QUESTIONS TO ANSWER
1. Say whether each statement agrees with the face recognition text, answering yes or no and quoting the deciding words. (a) The olivetti dataset needs no further preprocessing. (b) Images in the dataset are in full color. (c) Train and test sets are made with the StratifiedShuffleSplit class of sklearn.
2. In the face recognition text, what are treated as the classes?
3. Continue the face recognition text from its final sentence.

TEXT EXCERPT
We will approach face recognition problem as a classification problem where subject (person) ids are the classes, and face images are the samples. Trying to identify person id from a face image will be a classical classification problem.

Although, a preprocessing operation over the data is needed for most machine learning problems, the olivetti dataset has been already preprocessed, therefore we don't need to do anything. The landmarks of the faces of all subjects are aligned to the same position, the colors are mapped to 256 shades of grey with no hair and background for every image in the dataset.

Yet, we still need to split the data into train and test split, so that we can measure the performance of our SVM model. In order to split face images equally, we'll use StratifiedShuffleSplit class of sklearn which enables us to create randomized train and test sets for a cross validation with equal train/test ratio for all classes.

Records from a data collection
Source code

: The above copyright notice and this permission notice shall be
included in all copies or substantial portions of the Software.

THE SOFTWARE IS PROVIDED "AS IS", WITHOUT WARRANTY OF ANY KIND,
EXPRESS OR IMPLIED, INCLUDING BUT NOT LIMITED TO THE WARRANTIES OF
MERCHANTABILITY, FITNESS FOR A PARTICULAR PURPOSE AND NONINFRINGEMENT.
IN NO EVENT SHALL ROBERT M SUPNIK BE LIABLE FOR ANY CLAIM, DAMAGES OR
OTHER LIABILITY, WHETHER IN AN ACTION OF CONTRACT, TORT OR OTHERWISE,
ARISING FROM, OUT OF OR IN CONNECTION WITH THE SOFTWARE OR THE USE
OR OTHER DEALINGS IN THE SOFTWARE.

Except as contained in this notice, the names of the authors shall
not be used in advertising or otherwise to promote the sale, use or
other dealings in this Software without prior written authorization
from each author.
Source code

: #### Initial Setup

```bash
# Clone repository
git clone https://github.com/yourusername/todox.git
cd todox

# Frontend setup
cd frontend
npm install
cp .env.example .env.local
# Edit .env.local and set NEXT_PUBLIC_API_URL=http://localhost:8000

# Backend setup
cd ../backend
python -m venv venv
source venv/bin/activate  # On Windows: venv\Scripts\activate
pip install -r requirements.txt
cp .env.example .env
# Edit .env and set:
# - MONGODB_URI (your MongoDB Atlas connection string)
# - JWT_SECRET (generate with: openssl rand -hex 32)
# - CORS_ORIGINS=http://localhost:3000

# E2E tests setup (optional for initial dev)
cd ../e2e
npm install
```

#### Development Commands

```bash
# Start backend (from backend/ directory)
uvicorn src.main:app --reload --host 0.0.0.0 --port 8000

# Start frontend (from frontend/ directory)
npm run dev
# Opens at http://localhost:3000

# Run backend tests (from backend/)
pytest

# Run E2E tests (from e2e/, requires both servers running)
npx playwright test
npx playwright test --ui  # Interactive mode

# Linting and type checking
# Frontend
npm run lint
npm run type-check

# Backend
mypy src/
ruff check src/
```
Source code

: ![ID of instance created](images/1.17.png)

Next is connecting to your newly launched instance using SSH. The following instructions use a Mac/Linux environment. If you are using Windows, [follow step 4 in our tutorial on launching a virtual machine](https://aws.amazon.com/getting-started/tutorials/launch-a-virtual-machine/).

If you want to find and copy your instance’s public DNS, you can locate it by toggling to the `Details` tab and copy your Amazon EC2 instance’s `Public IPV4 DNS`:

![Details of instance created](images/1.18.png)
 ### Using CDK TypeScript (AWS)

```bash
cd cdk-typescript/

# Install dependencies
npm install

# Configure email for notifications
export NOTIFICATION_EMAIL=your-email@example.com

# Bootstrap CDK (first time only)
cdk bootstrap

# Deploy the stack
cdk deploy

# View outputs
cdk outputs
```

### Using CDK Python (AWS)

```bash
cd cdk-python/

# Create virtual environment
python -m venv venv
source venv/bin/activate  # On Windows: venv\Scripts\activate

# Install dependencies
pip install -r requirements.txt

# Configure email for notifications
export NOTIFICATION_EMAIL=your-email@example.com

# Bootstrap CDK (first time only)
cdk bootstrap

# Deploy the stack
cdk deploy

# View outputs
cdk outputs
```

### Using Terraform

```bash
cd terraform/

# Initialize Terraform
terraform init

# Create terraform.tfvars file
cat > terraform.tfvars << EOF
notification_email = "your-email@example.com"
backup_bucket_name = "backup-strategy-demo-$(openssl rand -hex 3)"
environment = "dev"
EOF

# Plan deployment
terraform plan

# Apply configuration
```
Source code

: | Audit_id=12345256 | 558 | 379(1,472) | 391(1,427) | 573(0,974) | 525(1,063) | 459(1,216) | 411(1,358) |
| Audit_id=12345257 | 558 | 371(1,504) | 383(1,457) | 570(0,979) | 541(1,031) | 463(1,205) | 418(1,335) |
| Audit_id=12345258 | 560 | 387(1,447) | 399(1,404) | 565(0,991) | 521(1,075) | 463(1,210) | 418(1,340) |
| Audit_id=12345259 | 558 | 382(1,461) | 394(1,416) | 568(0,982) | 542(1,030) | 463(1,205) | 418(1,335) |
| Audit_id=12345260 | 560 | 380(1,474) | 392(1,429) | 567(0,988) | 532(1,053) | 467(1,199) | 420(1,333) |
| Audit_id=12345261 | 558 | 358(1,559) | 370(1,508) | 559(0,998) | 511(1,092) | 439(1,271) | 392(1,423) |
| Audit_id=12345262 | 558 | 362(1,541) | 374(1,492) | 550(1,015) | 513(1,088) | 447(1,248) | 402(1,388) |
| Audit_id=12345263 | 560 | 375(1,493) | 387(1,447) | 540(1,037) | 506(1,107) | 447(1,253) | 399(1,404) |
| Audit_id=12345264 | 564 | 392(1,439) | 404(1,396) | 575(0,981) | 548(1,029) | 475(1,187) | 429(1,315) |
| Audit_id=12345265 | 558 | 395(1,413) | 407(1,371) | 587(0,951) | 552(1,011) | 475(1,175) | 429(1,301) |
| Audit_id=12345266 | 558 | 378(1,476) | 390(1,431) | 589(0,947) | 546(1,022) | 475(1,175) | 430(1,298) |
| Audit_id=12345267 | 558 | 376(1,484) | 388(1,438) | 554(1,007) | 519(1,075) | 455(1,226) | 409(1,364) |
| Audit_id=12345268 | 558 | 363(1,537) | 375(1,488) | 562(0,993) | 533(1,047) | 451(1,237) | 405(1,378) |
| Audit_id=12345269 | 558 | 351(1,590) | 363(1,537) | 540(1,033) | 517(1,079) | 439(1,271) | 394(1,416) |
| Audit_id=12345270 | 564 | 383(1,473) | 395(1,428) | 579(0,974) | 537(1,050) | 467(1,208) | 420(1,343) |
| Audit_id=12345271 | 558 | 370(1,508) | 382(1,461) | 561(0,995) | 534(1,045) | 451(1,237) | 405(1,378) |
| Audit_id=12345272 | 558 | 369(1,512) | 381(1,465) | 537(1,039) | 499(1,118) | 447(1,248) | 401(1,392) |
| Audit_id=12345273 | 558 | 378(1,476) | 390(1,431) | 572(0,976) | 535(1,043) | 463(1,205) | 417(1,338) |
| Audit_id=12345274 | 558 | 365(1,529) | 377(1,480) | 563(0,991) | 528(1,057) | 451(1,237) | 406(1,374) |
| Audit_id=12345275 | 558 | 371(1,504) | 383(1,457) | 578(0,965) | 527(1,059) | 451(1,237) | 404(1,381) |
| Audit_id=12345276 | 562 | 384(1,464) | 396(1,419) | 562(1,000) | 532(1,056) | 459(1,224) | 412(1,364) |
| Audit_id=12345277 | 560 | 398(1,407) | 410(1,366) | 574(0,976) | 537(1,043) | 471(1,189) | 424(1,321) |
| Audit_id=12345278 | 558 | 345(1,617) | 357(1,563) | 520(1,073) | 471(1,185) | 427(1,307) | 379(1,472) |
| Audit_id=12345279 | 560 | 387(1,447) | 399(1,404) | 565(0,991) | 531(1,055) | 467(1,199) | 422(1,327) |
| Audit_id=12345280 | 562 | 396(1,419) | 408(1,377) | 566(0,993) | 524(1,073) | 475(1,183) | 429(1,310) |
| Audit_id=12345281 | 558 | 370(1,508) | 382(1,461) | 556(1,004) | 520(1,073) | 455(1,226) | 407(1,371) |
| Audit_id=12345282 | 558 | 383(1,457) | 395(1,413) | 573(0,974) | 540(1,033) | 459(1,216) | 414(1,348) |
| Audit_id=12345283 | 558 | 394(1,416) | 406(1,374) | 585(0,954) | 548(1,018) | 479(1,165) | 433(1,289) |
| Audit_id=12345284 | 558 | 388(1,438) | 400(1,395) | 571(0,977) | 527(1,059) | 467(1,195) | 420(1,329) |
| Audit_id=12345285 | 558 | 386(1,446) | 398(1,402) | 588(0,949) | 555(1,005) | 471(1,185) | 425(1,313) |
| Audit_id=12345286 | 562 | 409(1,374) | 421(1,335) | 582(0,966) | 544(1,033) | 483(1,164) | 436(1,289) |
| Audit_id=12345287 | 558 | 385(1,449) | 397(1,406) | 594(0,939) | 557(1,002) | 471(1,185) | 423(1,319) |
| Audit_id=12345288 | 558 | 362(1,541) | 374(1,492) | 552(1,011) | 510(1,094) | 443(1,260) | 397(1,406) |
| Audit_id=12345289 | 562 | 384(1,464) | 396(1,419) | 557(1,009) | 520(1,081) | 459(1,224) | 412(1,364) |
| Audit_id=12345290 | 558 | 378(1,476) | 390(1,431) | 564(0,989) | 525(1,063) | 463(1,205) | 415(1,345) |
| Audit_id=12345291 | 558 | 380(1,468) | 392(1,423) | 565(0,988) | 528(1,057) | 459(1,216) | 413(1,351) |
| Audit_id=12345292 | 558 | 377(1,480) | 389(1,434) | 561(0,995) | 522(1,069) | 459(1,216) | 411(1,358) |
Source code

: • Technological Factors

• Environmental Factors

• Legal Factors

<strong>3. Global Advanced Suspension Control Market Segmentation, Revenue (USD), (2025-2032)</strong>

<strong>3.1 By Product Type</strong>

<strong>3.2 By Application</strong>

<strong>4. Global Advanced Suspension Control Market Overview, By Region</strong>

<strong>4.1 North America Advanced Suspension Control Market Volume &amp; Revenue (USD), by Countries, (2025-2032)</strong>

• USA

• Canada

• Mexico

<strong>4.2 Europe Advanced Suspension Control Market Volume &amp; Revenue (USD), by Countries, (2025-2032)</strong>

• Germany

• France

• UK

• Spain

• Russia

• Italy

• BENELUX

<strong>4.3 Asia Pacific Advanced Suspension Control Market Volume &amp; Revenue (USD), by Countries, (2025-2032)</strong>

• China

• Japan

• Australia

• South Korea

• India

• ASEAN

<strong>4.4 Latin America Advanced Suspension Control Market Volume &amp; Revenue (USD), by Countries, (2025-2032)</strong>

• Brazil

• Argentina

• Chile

EXERCISE RESPONSES
1.
(a) Yes: "the olivetti dataset has been already preprocessed, therefore we don't need to do anything"
(b) No: "the colors are mapped to 256 shades of grey"
(c) Yes: "we'll use StratifiedShuffleSplit class of sklearn"

2. Subject (person) ids.

3.
In [4]:
import numpy as np
from sklearn.model_selection import StratifiedShuffleSplit

# split data randomly into train & test sets by preserving train/test ratio across classes
sss = StratifiedShuffleSplit(n_splits=1, test_size=0.2, random_state=0)

# get the train and test indexes
train_index, test_index = next(sss.split(X, y))

# split X and y into train & test sets
X_train, X_test = X[train_index], X[test_index]
y_train, y_test = y[train_index], y[test_index]

print(f"Train data size: {len(y_train)}")
print(f"Test data size : {len(y_test)}")

Train data size: 320
Test data size : 80


As can be seen above, we split train & test sets using %80 and %20 of the data, respectively. We can access training data as X_train, test data as X_test, train labels are y_train, and test labels as y_test.

# Classification¶

Since we have all the the data we need, we can go into classification phase. Scikit-learn provides many classification methods in a general classification interface. We will use Support Vector Machines (SVM) classifier among all classifiers scikit provides.

First define the classifier.

In [5]:
from sklearn.svm import SVC
import timeit

# define the SVM classifier with a Radial Basis Function (RBF) kernel.
classifier = SVC(kernel="rbf", gamma="scale", random_state=0)


Then using training data and labels, train the classifier model using the fit function.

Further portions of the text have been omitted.